> [SUAS TAREFAS]:
#1 Passe para o inglês esta frase do trecho: "O texto de Hansen pode por vezes não ser claro, mas é brilhante."
#2 Transcreva palavra por palavra a parte do trecho que se inicia nas palavras que contêm "Uma vez abertos" e se encerra em "uma forma apaixonada.".

> [TRECHO DO TEXTO]:
= = = =
O texto de Hansen é daqueles
cujos trechos os jornalistas de
hoje volta e meia se deleitam
em citar fora do contexto para,
diante da dificuldade de compreendê-lo, e fazendo apelo à
cumplicidade de um senso comum preconceituoso, ridicularizar seu hermetismo criptográfico.
É fácil não ver sentido em alguns trechos desse ensaio
quando tirados do contexto,
porque simplesmente não faz
sentido algum tirá-los do contexto. O texto de Hansen pode
por vezes não ser claro, mas é
brilhante.
O ensaísta quer combinar
Guimarães Rosa com Gilles
Deleuze. Tanto um como o outro são autores cujos estilos tão
díspares (um, transbordante; o
outro, fazendo uso de uma língua pobre para transmitir
idéias complexas) se prestam
com facilidade, pela força de
sua inovação e originalidade,
aos mimetismos.
Uma vez abertos os caminhos, nada mais fácil do que
cair num cacoete superficial de
Rosa -e escrever numa espécie de regionalismo maneirista
repleto de neologismos
"kitsch"-, assim como basta
repetir com alguma insistência
os conceitos inventados por
Deleuze para reduzi-los a clichês e palavras de ordem, o
oposto do que propunha o filósofo francês.
Hansen não faz mimetismo
desses autores mas os incorpora como instrumentos na sua
própria maneira de pensar,
uma forma apaixonada.
Seu texto pode não ser dos
mais simples e límpidos, mas
nas suas dobras e circunvoluções vai criando uma paisagem
de idéias a ser desbravada, como num jogo filosófico ou romance. Tenta fazer da crítica literária filosofia e ficção.
Faz uma teoria dos signos, de
inspiração deleuziana, uma
"lógica do sentido" aplicada a
Guimarães Rosa, na tentativa
de mostrar que a linguagem
em "Grande Sertão: Veredas"
não funciona como representação de um mundo prévio (a
realidade), mas como invenção, deslocamento e intervenção.
"Rosa tem a imaginação de
um homem de teatro que se recusasse a representar fatos, coisas, ações, objetos do movimento e que efetuasse o movimento mesmo, sempre aquém
ou além da representação, escorrendo além dos lados da
moldura, sem forma ou estilo
adequados, interpostos entre o
objeto designado e o movimento efetuado. (...) A linguagem de Rosa é operada pela diferença: reescreve a língua,
além e aquém da estória narrada; ficção da ficção, (...) exploração de um campo de falas
anônimas que, no efeito de
deslocamento, encenam o
inexpresso do sentido."
= = = =
> [ENTRADAS BRUTAS]:
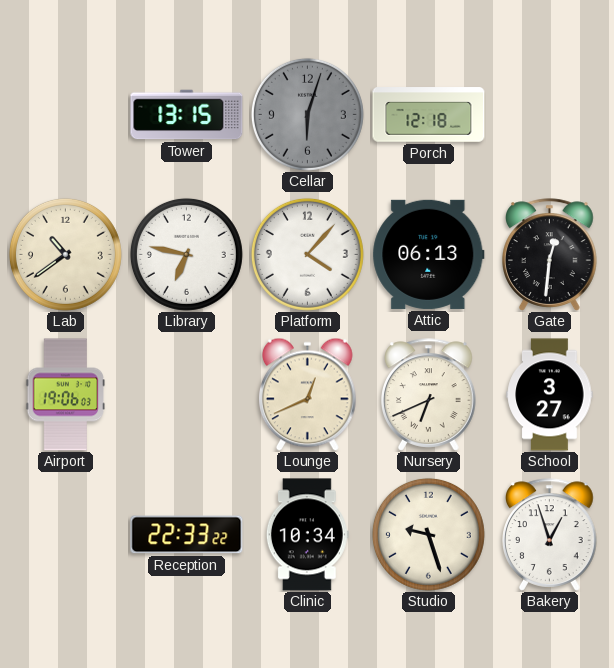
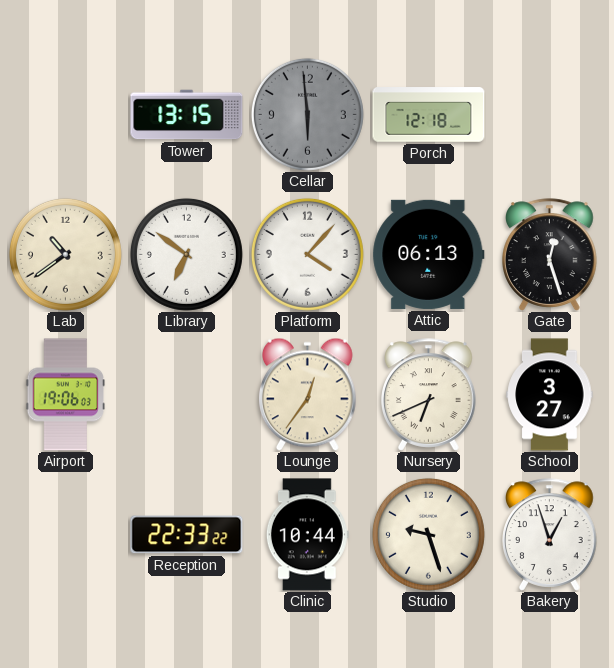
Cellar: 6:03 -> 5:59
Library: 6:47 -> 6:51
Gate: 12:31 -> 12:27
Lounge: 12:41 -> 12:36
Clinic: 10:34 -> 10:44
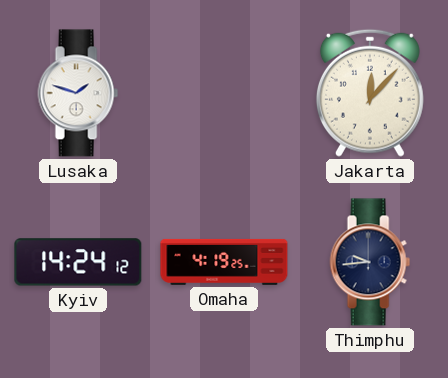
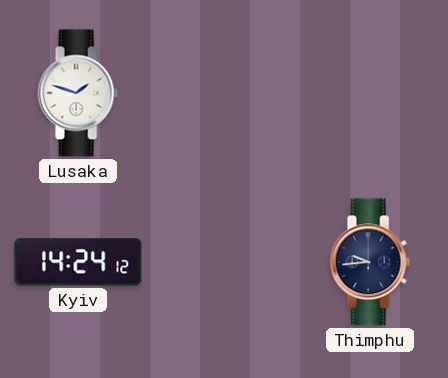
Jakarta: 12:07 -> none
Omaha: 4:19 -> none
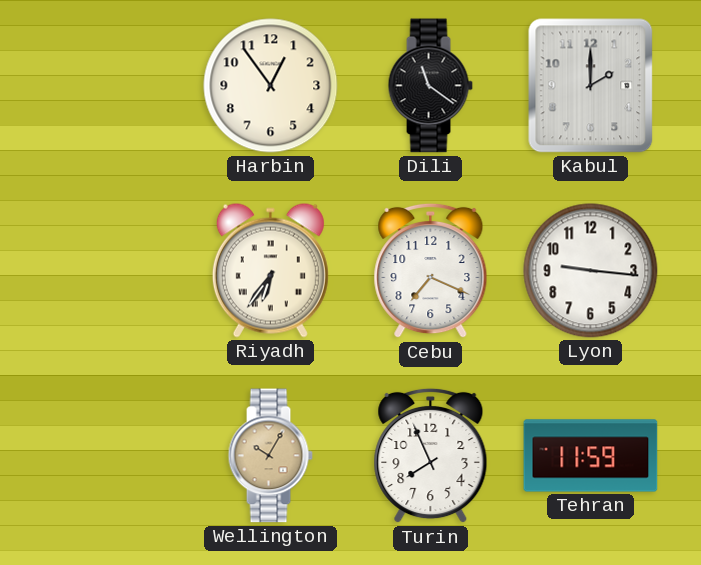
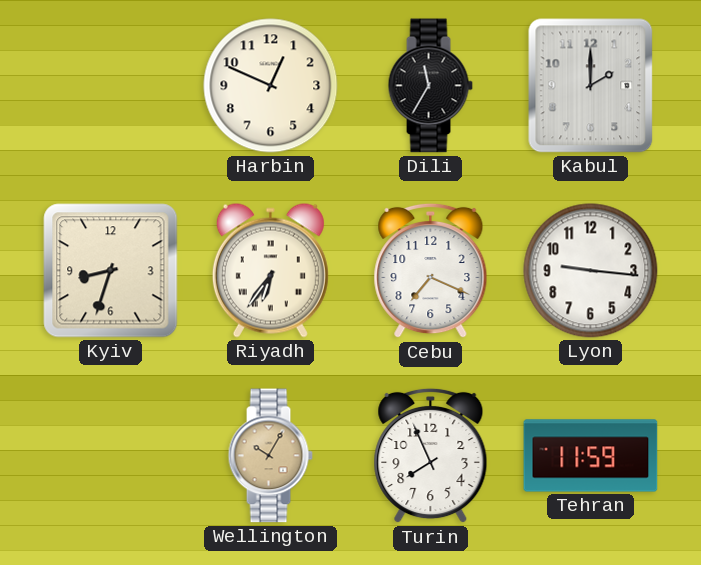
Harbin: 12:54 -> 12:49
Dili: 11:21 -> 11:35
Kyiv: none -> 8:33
= = = =
> [PROBLEMAS RESOLVIDOS]:
#1 Hansen's text may at times be unclear, but it is brilliant.

#2
Uma vez abertos os caminhos, nada mais fácil do que
cair num cacoete superficial de
Rosa -e escrever numa espécie de regionalismo maneirista
repleto de neologismos
"kitsch"-, assim como basta
repetir com alguma insistência
os conceitos inventados por
Deleuze para reduzi-los a clichês e palavras de ordem, o
oposto do que propunha o filósofo francês.
Hansen não faz mimetismo
desses autores mas os incorpora como instrumentos na sua
própria maneira de pensar,
uma forma apaixonada.